# Supplied data:
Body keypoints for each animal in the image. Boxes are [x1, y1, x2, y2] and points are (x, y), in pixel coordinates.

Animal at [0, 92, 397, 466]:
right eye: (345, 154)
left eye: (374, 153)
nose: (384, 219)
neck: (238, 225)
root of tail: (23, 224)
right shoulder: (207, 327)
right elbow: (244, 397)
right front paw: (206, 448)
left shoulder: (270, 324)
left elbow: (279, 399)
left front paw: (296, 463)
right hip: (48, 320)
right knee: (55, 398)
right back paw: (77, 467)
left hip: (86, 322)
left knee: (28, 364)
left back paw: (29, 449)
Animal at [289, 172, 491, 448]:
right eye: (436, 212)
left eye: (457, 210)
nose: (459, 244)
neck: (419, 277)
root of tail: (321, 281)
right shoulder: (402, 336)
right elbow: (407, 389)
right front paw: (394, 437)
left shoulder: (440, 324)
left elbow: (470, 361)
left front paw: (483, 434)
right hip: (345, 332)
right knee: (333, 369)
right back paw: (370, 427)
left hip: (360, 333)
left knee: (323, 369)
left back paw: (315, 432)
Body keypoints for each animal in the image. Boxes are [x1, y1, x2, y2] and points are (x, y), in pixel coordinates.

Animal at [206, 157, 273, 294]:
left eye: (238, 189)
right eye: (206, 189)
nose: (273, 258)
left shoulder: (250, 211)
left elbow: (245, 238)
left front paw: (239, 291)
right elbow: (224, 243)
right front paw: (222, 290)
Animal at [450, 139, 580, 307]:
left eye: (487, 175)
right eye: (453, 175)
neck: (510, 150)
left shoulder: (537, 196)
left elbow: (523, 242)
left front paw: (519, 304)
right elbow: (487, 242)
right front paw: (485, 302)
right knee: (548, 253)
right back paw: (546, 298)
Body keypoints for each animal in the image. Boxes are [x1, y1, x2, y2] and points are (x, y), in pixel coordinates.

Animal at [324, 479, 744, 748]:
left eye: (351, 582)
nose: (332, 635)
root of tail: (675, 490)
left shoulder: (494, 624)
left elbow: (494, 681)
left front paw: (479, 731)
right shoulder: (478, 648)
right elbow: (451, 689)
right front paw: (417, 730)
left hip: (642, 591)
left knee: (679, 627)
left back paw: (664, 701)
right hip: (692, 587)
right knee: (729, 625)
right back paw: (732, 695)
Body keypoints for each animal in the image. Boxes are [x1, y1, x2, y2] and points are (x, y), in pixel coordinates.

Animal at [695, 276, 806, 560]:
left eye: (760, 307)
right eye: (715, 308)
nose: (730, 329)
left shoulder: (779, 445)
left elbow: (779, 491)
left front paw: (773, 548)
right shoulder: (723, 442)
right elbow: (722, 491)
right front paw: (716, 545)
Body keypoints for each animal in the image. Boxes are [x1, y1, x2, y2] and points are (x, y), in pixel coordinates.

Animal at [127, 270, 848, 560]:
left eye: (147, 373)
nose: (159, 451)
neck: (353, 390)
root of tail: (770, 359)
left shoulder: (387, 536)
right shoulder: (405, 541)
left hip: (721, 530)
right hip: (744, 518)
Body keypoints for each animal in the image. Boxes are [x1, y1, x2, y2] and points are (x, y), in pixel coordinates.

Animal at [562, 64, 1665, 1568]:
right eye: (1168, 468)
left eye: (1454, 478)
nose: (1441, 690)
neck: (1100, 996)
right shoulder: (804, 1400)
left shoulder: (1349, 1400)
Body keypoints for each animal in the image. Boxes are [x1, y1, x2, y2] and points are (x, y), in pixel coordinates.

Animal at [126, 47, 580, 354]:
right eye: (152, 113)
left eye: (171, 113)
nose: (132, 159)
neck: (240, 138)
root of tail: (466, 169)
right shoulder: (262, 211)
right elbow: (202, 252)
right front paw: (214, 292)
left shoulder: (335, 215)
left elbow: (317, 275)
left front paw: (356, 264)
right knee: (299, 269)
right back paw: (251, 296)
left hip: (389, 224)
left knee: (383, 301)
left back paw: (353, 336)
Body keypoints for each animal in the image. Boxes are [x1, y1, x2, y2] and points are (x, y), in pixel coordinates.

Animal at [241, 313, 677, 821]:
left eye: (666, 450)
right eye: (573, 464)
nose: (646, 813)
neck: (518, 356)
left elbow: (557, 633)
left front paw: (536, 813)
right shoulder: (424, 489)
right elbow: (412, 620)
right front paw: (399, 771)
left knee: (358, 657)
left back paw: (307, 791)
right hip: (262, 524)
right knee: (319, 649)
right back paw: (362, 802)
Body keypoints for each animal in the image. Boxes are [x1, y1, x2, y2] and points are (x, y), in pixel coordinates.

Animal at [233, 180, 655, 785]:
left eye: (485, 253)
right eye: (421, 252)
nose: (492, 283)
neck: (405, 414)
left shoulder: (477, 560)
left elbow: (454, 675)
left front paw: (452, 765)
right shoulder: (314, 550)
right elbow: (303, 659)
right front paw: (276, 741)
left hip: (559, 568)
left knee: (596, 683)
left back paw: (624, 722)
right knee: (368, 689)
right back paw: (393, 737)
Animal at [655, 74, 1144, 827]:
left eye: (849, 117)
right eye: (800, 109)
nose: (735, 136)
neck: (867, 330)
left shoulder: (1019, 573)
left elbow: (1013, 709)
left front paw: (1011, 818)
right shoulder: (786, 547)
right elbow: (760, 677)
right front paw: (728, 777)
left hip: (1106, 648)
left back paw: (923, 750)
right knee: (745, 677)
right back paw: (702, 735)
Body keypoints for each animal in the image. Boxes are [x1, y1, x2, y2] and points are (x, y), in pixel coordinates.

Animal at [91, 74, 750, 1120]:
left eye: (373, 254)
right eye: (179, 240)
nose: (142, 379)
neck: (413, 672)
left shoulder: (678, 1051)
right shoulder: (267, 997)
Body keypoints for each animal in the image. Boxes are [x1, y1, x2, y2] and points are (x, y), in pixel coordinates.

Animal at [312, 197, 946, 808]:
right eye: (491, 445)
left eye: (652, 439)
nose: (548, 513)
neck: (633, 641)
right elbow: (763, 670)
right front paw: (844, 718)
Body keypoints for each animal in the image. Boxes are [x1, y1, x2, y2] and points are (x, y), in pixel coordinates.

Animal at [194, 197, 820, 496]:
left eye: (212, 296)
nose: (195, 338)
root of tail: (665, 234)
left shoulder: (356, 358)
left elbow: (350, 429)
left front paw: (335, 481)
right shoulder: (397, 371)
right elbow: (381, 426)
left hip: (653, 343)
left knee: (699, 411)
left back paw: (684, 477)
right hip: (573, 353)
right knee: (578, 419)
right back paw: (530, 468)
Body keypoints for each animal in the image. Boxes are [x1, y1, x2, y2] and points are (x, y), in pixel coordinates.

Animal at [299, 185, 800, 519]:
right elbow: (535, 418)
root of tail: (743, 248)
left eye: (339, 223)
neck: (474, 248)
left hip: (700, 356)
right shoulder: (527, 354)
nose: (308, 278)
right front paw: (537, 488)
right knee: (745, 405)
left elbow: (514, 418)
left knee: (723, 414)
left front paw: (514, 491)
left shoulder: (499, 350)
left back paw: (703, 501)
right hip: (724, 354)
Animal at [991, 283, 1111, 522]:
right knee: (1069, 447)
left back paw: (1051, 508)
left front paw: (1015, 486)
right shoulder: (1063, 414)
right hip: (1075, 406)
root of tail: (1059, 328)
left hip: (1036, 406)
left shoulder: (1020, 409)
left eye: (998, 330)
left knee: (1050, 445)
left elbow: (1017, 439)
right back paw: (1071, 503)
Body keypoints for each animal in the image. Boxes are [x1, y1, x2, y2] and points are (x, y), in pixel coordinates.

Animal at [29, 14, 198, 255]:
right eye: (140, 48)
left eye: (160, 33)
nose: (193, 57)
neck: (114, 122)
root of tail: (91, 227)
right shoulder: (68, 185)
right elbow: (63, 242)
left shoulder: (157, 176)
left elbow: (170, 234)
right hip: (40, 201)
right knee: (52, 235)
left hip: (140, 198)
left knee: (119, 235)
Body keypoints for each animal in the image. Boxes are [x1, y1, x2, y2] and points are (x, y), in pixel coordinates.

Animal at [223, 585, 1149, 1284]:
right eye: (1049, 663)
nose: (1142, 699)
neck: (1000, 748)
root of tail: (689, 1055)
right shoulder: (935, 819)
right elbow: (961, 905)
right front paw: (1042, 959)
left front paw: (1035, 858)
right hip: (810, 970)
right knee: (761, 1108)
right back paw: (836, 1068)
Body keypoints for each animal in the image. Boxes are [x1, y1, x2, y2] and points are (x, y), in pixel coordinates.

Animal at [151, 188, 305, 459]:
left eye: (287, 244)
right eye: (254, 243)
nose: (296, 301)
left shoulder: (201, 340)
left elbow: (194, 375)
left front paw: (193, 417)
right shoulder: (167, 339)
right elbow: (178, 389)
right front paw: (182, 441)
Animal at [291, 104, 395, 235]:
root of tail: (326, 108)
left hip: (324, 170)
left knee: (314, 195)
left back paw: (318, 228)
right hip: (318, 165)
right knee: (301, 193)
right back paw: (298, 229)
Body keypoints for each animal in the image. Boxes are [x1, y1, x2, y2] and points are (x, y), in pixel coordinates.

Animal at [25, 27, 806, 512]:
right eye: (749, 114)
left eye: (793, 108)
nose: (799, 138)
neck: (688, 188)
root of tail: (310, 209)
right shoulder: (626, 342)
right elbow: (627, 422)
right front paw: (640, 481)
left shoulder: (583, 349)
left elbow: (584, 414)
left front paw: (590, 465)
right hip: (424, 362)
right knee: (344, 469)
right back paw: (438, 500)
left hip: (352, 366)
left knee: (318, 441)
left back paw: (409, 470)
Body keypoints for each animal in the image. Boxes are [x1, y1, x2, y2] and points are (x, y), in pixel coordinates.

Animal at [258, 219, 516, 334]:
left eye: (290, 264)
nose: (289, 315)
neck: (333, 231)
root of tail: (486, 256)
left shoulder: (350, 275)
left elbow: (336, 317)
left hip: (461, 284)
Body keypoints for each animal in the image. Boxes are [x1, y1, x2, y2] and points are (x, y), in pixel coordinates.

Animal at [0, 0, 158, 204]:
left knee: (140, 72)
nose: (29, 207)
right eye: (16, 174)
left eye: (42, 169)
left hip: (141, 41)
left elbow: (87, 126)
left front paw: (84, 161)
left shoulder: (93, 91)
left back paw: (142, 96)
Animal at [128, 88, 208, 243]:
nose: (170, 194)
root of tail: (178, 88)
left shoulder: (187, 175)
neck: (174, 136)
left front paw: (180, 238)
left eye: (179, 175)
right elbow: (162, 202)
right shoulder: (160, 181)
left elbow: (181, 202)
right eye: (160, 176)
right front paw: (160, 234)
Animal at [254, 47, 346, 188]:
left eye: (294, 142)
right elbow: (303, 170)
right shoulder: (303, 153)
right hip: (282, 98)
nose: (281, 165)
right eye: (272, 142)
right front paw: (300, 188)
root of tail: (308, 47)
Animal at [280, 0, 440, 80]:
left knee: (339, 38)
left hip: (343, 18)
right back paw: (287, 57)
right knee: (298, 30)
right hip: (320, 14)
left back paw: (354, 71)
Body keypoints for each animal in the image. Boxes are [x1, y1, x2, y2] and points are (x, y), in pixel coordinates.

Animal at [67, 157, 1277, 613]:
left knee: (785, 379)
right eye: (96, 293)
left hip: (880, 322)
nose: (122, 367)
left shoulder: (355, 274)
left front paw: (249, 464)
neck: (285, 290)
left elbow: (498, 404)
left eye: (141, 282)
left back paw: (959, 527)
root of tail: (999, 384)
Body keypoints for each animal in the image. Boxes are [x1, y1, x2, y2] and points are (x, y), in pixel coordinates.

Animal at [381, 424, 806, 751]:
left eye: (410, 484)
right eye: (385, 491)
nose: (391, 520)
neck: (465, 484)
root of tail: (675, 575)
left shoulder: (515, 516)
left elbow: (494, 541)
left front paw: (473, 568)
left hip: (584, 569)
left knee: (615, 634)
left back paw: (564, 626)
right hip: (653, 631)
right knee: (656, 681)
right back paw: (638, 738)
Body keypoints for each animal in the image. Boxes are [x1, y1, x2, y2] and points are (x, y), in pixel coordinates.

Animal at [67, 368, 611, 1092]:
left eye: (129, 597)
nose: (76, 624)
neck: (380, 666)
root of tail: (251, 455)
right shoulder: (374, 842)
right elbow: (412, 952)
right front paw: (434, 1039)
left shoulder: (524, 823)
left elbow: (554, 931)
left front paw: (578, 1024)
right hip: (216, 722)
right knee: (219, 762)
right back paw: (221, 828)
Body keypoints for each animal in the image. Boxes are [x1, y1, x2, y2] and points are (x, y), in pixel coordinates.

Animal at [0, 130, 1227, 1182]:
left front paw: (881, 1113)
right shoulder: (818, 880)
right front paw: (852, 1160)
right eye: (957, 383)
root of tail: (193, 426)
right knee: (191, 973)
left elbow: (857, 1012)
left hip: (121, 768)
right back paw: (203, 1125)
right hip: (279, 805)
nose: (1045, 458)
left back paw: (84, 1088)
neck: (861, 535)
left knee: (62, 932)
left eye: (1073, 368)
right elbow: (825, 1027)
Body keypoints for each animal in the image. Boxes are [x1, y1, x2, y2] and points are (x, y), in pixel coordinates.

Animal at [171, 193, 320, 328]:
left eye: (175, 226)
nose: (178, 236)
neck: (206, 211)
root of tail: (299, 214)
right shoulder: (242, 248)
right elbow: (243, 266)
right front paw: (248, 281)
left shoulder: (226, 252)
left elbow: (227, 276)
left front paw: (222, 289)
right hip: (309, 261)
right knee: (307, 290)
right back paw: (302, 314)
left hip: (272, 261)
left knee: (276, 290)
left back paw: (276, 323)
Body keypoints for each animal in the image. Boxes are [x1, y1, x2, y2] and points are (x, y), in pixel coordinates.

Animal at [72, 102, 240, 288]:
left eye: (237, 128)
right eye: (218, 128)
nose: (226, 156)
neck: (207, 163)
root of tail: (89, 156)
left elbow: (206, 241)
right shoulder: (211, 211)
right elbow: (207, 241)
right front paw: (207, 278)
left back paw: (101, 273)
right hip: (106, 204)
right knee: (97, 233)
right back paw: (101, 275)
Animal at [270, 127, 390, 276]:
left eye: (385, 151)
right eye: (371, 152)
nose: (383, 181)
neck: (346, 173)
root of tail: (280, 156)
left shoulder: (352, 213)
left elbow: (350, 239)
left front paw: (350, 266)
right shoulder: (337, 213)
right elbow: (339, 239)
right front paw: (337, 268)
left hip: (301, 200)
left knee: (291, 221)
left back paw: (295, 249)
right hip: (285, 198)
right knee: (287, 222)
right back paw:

# Your objective:
Lines to set down from above: the line with "left elbow: (454, 675)", the line with "right back paw: (393, 737)", and every line between, each exactly as written.

# Response for this exercise:
left elbow: (454, 675)
left front paw: (452, 765)
right shoulder: (314, 550)
right elbow: (303, 659)
right front paw: (276, 741)
left hip: (559, 568)
left knee: (596, 683)
left back paw: (624, 722)
right knee: (368, 689)
right back paw: (393, 737)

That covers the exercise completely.